ルドルフ・クロイツェルに献呈されたために、クロイツェル、と呼ばれている。
ベートーベン自身は、この曲を、”ほとんど協奏曲のように、相競って演奏されるヴァイオリン助奏つきのピアノ・ソナタ”と呼んでいた。
当時は、まだヴァイオリンソナタにおけるヴァイオリンの役割は、あくまでもピアノの助奏であり、主役はあくまでもピアノだった。
この曲でベートーベンは、ヴァイオリンに、ピアノと同じ役割を与え、その2つの楽器の協奏曲を作ろうとした。
第1楽章は、アダージョ・ソステヌート、プレスト、アダージョ。イ長調。
緊張感のある音楽で、ヴァイオリンとピアノの協奏というよりは、対決といった感じ。
第2楽章は、アンダンテ・コン・ヴァリアツィオーニ。ヘ長調。
第1楽章の緊張から一気に解放され、穏やかな音楽で、冒頭の主題が、様々に変奏されていく。
第3楽章は、プレスト。イ長調。
すっかり仲直りしたヴァイオリンとピアノが、軽軽な音楽を楽しげに奏でる。
ロシアの文豪トルストイは、この曲に深い印象を受けて、小説『クロイツェル・ソナタ』を書いた。

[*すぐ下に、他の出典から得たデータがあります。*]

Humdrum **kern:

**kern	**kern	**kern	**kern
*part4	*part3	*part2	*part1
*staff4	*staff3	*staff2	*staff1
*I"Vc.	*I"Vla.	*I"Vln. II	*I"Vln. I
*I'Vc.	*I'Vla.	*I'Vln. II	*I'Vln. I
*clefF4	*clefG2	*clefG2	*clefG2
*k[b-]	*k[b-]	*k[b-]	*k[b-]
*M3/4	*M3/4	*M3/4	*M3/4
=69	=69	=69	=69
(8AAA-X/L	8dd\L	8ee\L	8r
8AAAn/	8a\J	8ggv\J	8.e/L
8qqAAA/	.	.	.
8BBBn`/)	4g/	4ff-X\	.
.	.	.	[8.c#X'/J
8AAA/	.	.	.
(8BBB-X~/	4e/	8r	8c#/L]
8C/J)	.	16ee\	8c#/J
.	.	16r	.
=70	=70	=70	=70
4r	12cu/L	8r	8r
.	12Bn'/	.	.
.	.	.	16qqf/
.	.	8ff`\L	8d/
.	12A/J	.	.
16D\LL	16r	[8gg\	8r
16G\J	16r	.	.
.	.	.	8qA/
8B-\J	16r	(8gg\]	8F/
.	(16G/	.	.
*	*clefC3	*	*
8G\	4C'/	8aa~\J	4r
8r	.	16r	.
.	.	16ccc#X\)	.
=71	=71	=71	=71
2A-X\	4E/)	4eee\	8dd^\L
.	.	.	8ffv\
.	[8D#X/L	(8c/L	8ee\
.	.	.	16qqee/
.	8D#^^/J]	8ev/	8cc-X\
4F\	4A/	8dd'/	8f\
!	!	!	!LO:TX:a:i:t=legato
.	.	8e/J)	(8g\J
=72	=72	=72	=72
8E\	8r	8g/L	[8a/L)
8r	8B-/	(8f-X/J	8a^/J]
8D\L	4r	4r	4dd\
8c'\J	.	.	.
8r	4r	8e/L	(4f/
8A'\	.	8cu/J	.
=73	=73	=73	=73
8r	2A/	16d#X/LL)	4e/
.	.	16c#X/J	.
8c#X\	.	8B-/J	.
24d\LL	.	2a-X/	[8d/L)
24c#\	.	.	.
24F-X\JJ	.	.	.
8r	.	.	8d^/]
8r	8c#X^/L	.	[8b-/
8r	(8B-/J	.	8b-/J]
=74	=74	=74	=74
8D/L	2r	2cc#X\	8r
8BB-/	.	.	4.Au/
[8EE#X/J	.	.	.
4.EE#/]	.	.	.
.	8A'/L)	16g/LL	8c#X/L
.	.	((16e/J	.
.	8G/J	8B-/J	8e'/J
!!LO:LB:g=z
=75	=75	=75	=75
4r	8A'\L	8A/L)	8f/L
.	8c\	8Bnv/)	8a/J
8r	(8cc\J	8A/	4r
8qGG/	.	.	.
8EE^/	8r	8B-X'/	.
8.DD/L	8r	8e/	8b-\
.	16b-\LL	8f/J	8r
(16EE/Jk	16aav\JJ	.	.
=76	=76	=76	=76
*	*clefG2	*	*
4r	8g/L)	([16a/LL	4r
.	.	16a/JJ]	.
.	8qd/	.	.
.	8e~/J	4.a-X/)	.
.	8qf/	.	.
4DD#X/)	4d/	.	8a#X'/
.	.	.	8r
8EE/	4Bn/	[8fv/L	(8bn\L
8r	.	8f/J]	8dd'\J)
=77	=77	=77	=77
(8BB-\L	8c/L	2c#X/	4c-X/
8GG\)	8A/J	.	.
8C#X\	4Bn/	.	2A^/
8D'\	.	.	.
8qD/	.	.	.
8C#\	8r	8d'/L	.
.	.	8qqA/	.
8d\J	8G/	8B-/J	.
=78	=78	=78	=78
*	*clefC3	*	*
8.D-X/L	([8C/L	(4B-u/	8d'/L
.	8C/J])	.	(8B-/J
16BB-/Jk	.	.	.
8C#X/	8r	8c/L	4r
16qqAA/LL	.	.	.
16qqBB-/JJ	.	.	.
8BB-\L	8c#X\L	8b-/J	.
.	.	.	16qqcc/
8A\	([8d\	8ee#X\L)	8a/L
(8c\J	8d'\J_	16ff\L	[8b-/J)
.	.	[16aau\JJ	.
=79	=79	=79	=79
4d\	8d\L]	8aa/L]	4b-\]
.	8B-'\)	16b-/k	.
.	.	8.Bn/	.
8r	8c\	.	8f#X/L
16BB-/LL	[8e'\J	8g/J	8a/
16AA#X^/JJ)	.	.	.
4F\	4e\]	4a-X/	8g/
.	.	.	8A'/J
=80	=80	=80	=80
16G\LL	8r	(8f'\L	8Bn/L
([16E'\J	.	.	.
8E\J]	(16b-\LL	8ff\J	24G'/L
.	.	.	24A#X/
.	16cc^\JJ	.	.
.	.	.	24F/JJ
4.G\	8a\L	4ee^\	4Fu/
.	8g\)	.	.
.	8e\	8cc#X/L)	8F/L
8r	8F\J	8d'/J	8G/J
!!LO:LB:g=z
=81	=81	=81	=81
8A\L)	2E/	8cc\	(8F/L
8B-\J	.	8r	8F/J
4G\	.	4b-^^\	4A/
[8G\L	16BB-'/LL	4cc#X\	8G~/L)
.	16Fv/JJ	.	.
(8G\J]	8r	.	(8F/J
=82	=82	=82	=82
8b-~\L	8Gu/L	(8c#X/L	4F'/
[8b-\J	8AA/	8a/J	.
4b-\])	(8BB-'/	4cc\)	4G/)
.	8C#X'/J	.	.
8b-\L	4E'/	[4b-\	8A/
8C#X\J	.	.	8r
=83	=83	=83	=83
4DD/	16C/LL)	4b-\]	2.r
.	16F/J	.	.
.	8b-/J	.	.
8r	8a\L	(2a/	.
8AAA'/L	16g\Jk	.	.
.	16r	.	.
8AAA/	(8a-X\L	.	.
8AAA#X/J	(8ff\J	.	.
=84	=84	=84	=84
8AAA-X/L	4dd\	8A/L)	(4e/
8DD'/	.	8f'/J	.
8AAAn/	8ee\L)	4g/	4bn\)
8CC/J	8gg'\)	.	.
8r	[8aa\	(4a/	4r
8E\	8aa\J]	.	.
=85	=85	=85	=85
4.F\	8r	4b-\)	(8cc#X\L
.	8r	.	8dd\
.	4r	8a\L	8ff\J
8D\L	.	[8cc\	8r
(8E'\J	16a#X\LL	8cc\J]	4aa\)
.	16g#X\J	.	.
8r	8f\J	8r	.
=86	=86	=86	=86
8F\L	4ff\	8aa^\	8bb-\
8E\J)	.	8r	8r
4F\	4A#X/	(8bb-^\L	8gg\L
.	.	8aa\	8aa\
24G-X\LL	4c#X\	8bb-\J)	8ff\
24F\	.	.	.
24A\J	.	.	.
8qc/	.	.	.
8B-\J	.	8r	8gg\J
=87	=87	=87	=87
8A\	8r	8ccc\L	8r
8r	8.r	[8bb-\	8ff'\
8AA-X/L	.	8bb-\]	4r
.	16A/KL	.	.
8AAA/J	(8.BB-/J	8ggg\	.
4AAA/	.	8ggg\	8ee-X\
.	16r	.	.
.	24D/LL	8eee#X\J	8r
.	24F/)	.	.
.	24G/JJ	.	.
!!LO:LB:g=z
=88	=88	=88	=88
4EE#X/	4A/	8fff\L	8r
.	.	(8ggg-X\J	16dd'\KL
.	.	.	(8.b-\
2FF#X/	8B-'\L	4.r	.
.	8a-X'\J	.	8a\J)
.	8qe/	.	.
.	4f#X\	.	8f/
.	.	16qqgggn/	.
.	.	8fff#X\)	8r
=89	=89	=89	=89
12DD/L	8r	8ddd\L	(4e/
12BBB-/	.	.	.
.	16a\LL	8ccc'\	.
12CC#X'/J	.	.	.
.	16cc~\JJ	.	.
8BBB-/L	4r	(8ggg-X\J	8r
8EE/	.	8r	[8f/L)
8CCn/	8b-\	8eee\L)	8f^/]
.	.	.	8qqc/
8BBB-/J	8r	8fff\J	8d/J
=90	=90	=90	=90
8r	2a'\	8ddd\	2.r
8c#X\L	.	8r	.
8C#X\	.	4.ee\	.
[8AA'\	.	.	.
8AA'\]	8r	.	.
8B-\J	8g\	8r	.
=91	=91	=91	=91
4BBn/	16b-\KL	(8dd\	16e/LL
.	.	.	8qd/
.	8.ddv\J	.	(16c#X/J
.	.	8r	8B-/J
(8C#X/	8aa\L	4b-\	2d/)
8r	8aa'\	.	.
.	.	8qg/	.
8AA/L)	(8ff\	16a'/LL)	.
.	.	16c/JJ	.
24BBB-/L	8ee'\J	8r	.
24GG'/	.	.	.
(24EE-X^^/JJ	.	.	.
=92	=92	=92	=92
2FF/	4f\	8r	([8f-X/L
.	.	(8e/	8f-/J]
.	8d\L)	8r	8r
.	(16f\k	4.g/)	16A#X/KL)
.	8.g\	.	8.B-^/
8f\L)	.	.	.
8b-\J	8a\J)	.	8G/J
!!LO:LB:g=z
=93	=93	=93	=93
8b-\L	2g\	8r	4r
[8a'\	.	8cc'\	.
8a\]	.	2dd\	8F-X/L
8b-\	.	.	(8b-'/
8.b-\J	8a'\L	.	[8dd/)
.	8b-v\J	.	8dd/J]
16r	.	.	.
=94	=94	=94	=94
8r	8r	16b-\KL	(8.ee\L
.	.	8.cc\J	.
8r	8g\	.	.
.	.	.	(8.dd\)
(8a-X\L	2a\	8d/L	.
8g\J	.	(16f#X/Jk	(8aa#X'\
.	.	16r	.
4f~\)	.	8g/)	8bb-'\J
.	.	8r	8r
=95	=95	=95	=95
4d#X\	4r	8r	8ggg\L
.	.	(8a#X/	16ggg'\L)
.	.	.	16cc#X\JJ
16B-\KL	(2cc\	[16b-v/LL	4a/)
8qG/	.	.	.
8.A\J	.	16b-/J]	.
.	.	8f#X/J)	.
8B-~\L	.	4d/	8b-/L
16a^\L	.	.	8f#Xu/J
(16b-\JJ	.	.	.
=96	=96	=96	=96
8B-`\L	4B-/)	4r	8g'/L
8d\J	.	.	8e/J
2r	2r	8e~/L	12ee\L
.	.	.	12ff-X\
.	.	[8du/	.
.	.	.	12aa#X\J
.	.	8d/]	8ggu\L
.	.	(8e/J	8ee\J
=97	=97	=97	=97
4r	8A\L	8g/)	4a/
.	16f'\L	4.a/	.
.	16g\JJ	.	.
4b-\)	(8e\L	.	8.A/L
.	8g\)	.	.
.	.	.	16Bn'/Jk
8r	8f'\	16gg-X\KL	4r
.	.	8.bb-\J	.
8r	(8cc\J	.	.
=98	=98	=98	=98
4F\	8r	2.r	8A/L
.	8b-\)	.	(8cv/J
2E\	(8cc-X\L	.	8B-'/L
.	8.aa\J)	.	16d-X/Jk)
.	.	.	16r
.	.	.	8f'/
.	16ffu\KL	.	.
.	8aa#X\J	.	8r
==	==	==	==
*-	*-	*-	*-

そして、その小説に刺激され、ヤナーチェクは弦楽四重奏第1番を作曲している。
このベートーベンの記念碑的なヴァイオリンソナタから、様々な変奏曲が生まれている。
ザルツブルク音楽祭2012での演奏。ヴァイオリンはレオニダス・カヴァコス、ピアノはエンリコ・パーチェ。